(ENTRIES SUPPLIED begins)
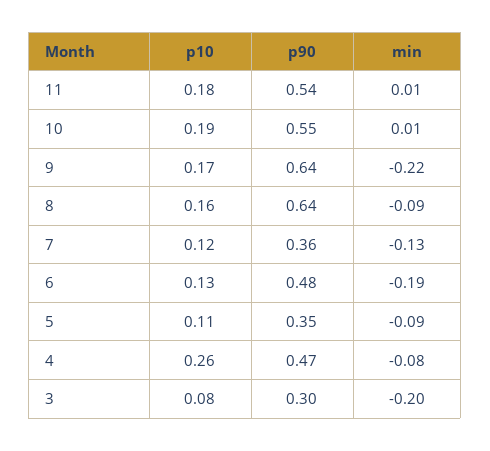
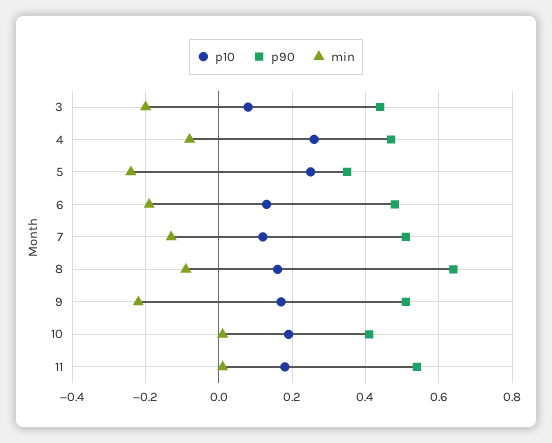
p90, 10: 0.55 -> 0.4
p90, 9: 0.64 -> 0.5
p90, 7: 0.36 -> 0.5
p10, 5: 0.11 -> 0.25
min, 5: -0.09 -> -0.25
p90, 3: 0.3 -> 0.45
(ENTRIES SUPPLIED ends)
EXERCISE AIM: For every entry above, please output the text exactly and leave any picture behind.

ANSWER TO THE EXERCISE:
p90, 10: 0.55 -> 0.4
p90, 9: 0.64 -> 0.5
p90, 7: 0.36 -> 0.5
p10, 5: 0.11 -> 0.25
min, 5: -0.09 -> -0.25
p90, 3: 0.3 -> 0.45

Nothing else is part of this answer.